Spreadsheets are code. Their user-facing side is a particular form of livecode oriented around "sheets"/2D arrays of data tightly connected with reactive code -- which definitely has some legibility advantages -- but they're code.
Auditability is legibility. The advantages help. But also the reasons why Excel code is legible to auditors probably have some things in common with the reasons Ruby code is legible to devs who've worked with Ruby or sufficiently-Ruby like languages: exposure, training, and culture that have coalesced around it.
And I'd guess that people who don't understand that spreadsheets are code are less likely to be able to read the limits of legibility past where there be dragons, fog, and possibly even fraud.
Everybody knows it's code, I've written thousands of lines of code to back single spreadsheets.
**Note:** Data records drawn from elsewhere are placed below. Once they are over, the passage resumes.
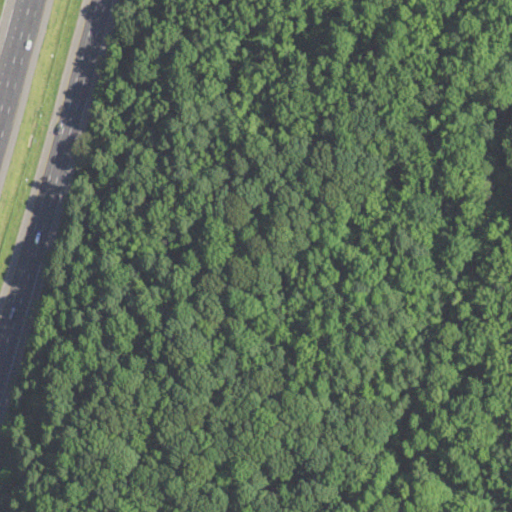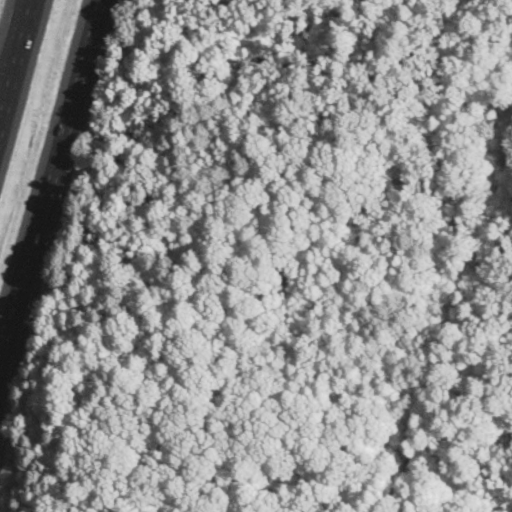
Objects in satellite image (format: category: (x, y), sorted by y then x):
road: (13, 48)
road: (55, 187)
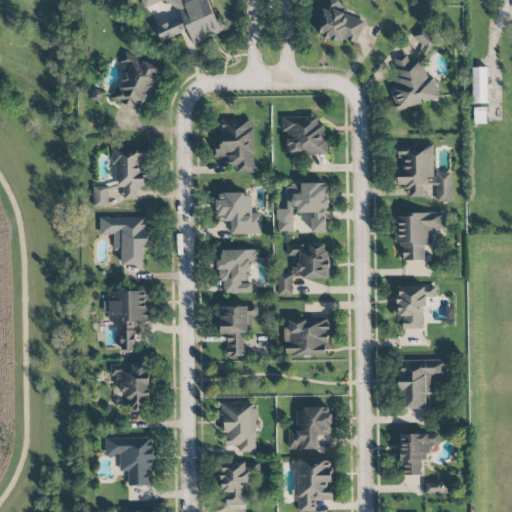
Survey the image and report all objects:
road: (511, 12)
building: (189, 20)
building: (338, 24)
building: (426, 37)
road: (252, 40)
road: (285, 40)
building: (135, 82)
building: (411, 82)
building: (479, 85)
building: (304, 135)
building: (236, 143)
building: (415, 167)
building: (130, 170)
building: (443, 187)
building: (100, 196)
building: (304, 206)
building: (238, 213)
building: (417, 232)
building: (127, 236)
road: (363, 249)
building: (304, 265)
road: (183, 268)
building: (236, 270)
building: (413, 304)
building: (128, 306)
building: (235, 327)
building: (306, 337)
building: (127, 340)
road: (278, 375)
building: (419, 380)
building: (134, 386)
building: (239, 425)
building: (310, 428)
building: (415, 451)
building: (132, 458)
building: (238, 481)
building: (311, 483)
building: (437, 488)
building: (132, 511)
But the output is always a spreadsheet that people can flip through and check the calculations themselves if they like. It's code that outputs code. But is that a helpful observation?
I'm glad you apparently agree with my statements like "Their user-facing side is a particular form of livecode oriented around "sheets"/2D arrays of data tightly connected with reactive code -- which definitely has some legibility advantages," though that agreement does make it a bit strange to lead with "I don't think you get it."
> Everybody knows it's code
When someone enters the statement "Auditors understand and can check through Excel but they don't understand code" into the discussion -- or in other words saying that an Excel spreadsheet is not code (along with asserting that's why auditors can understand it) -- apparently not everyone does know this and so it's reasonable to reassert that a spreadsheet is made of code.
> people can flip through and check the calculations themselves if they like.
If, as in any other interpreter, they understand the spreadsheet code that's being interpreted and take the time to follow what it's doing. And that's one reason why the observation that spreadsheets are code can be helpful. The distinctive visual presentation and model of spreadsheets is a legibility convenience for sure, but it can also lull people into believing they're working with something less complex than code. It helps people keep in mind that what the spreadsheet appears to be doing may different from what it's actually doing, either because the complexity has pushed it beyond casual legibility (a common problem in all kinds of code), or perhaps because someone intentionally is using the full power of an interpreted functional reactive programming language (to say nothing of VBA macros) to intentionally hide some aspect of the spreadsheet's operations. It helps people keep in mind that whatever margin of accessibility Excel's affordances provide, it still requires some of the same kind of work to audit it that other forms of code would.
Excel supporting VBA macros blurs the lines but given that auditors spend so much time in Excel, they get to know that too. Now that Excel, has official support for Python, I suppose they'll need to have to come up to speed on that as well.
Um, what then is the point of an auditor?
Auditability is being able to back up what you claim with a record of some kind (receipt, purchase order, etc). Our QA group referred to this type of thing as "objective evidence". If your QA process says that you "shall have a design review", you need to prove that that review was held. In our case, our process said that minutes for that review had to be recorded. Our QA auditors would ask to see those minutes. Thank you ISO9001.